Records from a data source
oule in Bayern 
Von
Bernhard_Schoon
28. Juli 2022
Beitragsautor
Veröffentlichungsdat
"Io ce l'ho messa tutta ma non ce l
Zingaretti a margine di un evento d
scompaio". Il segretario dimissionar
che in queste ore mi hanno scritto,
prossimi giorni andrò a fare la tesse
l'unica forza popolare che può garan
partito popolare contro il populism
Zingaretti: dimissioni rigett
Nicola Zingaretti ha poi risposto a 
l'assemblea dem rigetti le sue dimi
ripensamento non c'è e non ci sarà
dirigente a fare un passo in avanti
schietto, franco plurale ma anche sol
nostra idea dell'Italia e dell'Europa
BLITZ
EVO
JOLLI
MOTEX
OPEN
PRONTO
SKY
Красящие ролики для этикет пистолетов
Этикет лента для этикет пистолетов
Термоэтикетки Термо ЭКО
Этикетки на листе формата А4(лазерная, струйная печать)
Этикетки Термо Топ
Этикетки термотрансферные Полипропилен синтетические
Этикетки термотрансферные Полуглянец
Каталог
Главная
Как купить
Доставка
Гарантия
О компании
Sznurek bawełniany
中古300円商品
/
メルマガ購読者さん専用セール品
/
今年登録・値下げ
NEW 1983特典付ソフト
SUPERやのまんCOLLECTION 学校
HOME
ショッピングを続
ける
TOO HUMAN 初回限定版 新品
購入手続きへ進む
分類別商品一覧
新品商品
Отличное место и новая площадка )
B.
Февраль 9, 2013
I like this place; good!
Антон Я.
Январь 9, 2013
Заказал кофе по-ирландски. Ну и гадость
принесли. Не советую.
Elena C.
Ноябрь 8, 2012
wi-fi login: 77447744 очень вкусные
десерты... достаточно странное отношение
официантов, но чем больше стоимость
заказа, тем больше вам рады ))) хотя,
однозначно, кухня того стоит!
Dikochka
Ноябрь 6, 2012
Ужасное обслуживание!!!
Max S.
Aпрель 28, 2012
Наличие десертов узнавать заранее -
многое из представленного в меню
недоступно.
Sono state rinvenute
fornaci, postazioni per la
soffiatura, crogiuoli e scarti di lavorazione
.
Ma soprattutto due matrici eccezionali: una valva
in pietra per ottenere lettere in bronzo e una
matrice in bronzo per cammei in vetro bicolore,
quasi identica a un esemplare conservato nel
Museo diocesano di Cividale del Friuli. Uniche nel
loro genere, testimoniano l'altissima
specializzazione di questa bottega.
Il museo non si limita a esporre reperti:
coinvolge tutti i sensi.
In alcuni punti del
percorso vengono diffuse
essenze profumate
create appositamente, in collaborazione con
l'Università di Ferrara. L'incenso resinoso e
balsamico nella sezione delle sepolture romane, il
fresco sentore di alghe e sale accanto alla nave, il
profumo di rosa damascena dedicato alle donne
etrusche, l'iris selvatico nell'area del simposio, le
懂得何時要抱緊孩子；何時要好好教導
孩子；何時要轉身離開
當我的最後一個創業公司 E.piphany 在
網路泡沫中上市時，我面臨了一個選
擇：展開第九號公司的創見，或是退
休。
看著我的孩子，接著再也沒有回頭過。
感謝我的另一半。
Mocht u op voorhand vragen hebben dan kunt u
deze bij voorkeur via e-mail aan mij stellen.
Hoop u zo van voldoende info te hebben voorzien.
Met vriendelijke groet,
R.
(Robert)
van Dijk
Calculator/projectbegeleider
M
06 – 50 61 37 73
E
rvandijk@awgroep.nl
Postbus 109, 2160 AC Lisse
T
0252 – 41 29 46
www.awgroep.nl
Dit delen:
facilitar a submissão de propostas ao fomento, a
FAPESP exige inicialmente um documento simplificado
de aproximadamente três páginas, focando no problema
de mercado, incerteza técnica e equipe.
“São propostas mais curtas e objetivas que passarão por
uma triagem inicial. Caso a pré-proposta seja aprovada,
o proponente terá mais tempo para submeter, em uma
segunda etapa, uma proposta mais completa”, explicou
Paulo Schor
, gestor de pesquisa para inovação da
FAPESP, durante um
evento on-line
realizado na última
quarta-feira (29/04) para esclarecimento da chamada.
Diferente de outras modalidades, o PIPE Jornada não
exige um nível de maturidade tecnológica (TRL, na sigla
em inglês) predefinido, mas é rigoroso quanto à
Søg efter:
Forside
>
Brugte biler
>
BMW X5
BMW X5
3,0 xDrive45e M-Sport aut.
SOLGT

...

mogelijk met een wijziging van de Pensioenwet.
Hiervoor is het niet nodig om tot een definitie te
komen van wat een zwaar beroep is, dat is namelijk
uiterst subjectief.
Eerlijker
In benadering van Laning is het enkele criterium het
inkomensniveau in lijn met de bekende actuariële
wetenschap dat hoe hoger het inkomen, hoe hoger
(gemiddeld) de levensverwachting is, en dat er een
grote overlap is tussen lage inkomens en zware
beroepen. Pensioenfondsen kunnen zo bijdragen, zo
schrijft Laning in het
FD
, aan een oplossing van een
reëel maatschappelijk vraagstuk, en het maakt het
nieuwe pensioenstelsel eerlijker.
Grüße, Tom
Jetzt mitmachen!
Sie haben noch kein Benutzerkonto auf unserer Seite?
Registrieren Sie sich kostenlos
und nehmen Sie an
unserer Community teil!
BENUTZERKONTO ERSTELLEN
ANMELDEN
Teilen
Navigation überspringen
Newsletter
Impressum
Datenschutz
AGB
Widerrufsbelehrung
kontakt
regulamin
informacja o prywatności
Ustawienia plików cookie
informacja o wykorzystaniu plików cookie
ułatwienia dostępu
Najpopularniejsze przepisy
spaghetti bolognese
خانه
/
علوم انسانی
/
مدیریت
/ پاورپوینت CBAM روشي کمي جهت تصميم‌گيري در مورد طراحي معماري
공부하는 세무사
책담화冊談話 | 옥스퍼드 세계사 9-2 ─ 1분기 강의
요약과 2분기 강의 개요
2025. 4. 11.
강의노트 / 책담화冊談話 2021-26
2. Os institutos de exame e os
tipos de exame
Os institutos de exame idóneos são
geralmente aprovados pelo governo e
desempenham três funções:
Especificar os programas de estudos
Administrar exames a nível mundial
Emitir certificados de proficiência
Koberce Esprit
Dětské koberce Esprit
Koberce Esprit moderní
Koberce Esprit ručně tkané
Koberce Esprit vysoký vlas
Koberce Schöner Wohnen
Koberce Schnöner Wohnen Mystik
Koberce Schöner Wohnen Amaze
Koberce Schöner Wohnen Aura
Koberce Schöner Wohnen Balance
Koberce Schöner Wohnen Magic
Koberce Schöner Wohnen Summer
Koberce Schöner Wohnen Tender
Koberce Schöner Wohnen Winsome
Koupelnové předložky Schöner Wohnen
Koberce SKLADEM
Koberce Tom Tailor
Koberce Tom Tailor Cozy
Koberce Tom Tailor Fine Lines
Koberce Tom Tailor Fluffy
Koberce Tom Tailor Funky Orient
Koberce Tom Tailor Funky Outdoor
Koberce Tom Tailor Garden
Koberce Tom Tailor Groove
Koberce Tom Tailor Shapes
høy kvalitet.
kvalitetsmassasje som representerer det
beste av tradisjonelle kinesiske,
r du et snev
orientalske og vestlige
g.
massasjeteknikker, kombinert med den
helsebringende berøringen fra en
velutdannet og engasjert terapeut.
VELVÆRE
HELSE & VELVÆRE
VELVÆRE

---

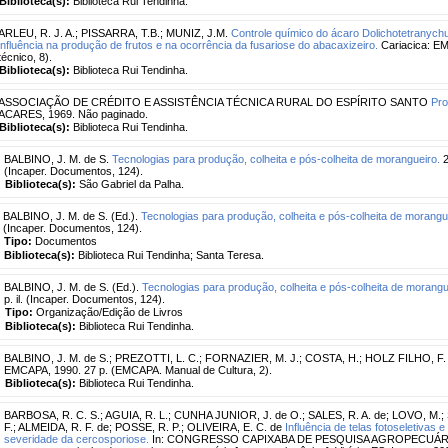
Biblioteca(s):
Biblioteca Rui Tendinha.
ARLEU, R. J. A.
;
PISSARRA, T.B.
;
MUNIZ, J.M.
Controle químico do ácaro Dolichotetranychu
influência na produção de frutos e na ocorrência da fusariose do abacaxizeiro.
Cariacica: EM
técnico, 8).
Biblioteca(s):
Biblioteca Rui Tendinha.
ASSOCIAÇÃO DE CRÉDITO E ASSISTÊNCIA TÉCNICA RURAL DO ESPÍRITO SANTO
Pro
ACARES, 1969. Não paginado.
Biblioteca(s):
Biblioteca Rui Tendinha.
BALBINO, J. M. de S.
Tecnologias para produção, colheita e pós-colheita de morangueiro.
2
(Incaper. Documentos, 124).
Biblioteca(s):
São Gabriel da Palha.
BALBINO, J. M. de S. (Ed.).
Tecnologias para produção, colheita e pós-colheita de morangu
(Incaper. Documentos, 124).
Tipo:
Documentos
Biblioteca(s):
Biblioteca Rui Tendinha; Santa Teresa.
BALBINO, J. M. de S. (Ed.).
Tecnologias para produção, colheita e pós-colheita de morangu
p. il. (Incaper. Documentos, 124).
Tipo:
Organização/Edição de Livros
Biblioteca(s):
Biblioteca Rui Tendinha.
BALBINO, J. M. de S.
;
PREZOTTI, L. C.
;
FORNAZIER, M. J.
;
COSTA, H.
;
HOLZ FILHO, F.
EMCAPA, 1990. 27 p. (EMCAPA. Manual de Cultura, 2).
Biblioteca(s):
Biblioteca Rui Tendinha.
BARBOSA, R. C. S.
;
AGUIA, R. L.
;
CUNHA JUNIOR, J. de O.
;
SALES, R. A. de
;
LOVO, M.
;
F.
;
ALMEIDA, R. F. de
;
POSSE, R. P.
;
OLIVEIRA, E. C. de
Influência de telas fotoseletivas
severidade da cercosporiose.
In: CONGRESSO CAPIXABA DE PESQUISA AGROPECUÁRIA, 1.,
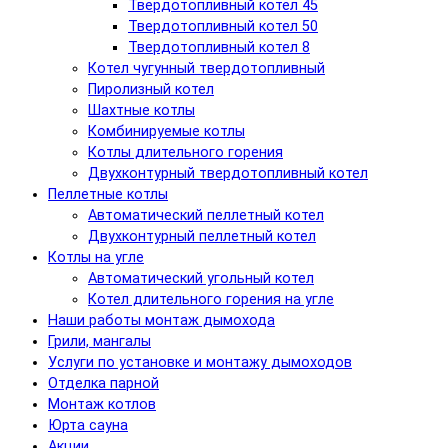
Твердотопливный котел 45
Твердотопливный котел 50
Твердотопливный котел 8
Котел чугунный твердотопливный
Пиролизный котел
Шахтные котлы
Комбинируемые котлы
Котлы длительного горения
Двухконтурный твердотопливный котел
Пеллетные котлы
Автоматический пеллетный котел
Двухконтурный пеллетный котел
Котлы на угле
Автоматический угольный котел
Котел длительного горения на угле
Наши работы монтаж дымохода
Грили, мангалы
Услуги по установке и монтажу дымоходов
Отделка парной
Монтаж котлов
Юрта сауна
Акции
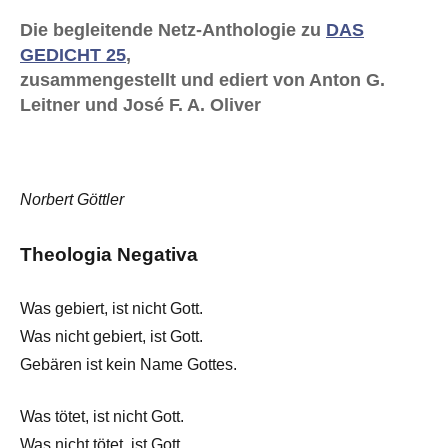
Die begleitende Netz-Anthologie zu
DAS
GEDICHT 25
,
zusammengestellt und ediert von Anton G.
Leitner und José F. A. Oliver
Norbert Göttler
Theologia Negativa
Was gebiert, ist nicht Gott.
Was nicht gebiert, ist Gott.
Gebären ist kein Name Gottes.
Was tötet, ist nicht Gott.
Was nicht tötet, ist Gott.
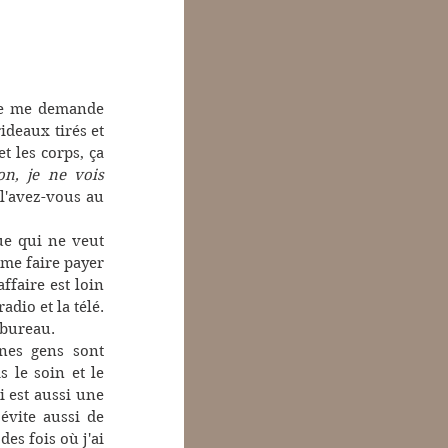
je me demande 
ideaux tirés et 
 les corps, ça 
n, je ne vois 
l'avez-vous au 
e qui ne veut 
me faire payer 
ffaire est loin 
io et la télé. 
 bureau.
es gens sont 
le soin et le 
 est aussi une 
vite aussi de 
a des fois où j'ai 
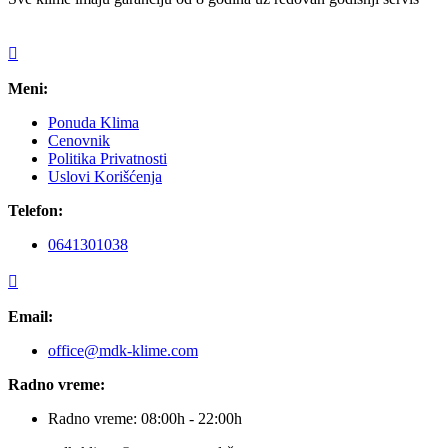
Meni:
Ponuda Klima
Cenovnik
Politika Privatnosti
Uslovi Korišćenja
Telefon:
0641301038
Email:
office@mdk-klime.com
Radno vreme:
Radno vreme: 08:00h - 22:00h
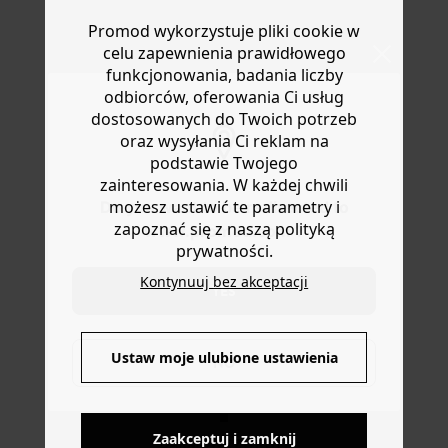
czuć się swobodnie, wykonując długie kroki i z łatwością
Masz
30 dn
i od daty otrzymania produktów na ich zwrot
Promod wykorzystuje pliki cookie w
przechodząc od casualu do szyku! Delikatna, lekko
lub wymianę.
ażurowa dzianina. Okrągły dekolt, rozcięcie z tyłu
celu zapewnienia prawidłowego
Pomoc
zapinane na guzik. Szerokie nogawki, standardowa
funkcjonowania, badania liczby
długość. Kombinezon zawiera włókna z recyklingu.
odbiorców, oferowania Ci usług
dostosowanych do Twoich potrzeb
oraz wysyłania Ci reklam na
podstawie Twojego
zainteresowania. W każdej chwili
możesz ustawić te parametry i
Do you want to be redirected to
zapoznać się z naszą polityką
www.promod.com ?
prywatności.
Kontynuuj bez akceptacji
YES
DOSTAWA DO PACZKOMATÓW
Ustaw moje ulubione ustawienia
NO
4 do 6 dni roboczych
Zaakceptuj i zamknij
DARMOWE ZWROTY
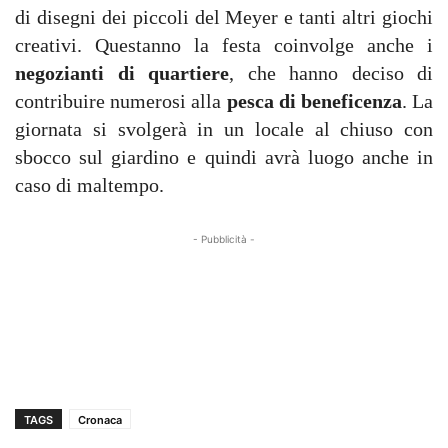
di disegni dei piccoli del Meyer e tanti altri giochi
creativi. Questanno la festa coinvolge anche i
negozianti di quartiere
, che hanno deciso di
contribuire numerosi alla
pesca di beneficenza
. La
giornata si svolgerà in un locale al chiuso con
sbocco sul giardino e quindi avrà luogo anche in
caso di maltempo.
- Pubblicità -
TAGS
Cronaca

EXERCISE:
Which of the lines above contain the word "горения"? Identify each one and copy it out in full.

RESULT FOR THIS TASK:
Котлы длительного горения
Котел длительного горения на угле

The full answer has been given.